Problem 1> In the passage on responsibility, list everything the author says no one else can know more about than you.
Problem 2> Continue the passage on responsibility from where it stops.

Excerpt provided>
------------
Sunday, April 25, 2004

Broken down, responsibility doesn't mean 'obligation' as it has come to mean in our society, which is suffering a plague of litigation based on the idea that someone else (especially if they're loaded) is responsible for my well-being. As a result, the McDonald's company is 'obligated' to reimburse me when I spill hot coffee in my lap. This is nonsense of the worst kind.

Responsibility, broken down, simply means 'the ability to respond'. That ability, like most things, begins at home. In this case, home is where your heart, or attention is. Only you can best respond to the things that are available to your own attention. Since your attention dwells within a spirit-mind-body complex with which only you are intimate, only you truly have the ability to respond to it. No one else can possibly know more about your dreams, desires, intuitions, feelings, thoughts, and experiences than you. Your primary responsibility lies there.
------------
Items>
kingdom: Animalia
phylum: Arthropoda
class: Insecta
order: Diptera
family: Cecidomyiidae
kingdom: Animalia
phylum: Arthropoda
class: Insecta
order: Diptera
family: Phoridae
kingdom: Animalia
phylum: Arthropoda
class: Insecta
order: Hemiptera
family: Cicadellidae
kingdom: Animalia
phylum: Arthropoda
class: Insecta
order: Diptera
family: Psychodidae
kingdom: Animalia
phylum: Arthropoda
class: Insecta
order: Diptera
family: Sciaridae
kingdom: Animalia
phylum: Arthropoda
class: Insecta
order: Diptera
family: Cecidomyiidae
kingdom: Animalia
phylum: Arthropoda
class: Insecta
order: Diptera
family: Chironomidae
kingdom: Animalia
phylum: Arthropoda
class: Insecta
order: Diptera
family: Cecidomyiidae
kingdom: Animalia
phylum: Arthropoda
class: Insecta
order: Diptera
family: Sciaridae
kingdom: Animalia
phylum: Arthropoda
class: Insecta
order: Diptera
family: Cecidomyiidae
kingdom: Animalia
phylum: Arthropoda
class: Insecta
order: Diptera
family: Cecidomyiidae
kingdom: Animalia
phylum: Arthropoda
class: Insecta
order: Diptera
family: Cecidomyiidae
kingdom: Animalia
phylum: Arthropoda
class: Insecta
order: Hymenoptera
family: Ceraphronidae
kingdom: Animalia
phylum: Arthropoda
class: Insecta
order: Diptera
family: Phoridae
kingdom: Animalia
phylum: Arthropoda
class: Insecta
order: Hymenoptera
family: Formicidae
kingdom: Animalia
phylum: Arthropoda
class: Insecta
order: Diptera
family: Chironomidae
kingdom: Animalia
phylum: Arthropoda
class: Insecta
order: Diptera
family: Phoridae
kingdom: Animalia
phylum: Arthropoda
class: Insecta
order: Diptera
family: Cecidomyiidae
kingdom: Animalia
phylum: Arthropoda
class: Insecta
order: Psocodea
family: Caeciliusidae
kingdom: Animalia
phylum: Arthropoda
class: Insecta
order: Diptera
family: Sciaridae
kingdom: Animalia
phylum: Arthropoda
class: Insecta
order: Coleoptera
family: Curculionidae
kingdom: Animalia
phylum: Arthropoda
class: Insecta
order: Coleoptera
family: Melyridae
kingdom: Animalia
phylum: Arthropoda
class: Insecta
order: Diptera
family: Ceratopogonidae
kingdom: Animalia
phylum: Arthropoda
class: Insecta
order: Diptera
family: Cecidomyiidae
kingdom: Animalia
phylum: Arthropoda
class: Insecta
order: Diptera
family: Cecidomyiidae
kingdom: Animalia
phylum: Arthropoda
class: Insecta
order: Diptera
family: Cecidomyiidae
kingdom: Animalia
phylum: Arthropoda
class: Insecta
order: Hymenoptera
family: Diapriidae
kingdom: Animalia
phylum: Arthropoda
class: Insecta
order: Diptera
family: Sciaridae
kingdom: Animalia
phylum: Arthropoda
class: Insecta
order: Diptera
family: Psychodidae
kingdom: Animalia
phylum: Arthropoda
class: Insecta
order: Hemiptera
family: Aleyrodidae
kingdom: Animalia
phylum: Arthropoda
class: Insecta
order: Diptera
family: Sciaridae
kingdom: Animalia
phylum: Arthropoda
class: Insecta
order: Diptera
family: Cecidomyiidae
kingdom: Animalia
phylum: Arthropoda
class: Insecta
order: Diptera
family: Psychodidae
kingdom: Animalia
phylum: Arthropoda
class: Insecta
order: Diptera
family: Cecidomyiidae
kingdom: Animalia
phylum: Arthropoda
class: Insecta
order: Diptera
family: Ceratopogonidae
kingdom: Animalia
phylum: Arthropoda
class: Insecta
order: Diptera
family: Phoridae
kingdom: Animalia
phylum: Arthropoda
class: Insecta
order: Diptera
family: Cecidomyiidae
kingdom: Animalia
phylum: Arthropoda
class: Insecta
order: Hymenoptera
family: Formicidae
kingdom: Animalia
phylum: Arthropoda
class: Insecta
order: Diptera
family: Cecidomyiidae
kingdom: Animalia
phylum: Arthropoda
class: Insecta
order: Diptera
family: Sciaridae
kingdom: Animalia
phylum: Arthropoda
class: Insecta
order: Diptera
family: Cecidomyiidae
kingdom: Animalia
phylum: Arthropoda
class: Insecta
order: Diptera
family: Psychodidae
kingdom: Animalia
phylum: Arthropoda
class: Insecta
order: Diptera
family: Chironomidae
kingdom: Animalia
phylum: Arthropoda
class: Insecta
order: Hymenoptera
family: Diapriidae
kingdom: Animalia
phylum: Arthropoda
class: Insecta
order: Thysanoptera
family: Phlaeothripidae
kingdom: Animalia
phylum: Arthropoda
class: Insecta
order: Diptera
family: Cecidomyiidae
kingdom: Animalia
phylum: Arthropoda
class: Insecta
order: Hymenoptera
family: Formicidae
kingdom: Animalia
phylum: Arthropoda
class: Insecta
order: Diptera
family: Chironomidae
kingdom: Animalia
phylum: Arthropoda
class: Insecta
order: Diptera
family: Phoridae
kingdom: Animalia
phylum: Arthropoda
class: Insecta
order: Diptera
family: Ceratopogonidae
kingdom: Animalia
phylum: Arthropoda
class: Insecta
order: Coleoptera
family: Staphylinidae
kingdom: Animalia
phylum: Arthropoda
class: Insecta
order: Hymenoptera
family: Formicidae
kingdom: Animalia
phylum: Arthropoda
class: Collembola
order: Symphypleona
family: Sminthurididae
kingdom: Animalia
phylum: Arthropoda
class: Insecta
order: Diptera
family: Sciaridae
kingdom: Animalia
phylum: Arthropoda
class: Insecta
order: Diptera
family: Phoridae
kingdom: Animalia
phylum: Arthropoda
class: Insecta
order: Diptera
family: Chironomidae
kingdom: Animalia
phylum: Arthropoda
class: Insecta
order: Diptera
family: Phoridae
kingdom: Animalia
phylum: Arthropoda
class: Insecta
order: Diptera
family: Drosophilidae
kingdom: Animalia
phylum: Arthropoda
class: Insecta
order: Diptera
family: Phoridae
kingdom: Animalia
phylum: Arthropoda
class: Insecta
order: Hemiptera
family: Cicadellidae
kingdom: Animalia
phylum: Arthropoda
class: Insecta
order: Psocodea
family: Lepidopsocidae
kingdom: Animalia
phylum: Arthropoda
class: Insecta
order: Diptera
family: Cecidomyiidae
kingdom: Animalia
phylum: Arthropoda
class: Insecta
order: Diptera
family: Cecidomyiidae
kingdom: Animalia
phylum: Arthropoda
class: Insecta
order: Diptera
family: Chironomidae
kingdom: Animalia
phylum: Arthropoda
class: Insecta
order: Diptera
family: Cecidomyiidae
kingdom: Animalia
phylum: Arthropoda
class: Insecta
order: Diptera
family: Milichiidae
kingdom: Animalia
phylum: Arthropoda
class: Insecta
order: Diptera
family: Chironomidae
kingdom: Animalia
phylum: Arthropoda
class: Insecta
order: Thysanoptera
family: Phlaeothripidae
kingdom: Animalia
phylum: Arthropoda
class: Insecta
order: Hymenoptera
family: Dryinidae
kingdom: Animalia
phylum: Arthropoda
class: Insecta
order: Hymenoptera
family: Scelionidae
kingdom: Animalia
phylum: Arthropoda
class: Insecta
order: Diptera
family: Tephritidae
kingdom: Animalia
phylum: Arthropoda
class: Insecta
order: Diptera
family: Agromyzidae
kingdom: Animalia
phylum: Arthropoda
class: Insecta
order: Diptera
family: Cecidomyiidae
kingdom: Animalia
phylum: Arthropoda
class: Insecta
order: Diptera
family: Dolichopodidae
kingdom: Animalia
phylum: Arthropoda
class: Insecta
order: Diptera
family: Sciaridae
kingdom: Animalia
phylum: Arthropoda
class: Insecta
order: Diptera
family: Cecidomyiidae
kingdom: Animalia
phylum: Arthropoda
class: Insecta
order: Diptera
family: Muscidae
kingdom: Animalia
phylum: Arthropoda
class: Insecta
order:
------------
Expected output 1> Dreams, desires, intuitions, feelings, thoughts, experiences

Expected output 2>
This quickly eliminates the kind of thinking which says it was McDonald's coffee, so they're responsible. Rather, it was your lack of attention to what you were experiencing in the immediate moment which allowed the coffee to spill. McDonald's simply wasn't available to respond. You were. To attempt to make them responsible after the fact is soul-killing to the worst degree.

When you look at it in terms of available attention, it gets much simpler. You are responsible for your kids to the extent that their own attention is insufficient to what they are experiencing. The same yardstick can be used in measuring our responsibility toward a parent with failing awareness.

It works in other relationships, as well.

If you tell someone "Gee, your hair looks nice today!" and they respond with "Are you saying it looked like sh*t yesterday!?!", then they are the one with the problem. It's called taking yourself (or 'things') too seriously.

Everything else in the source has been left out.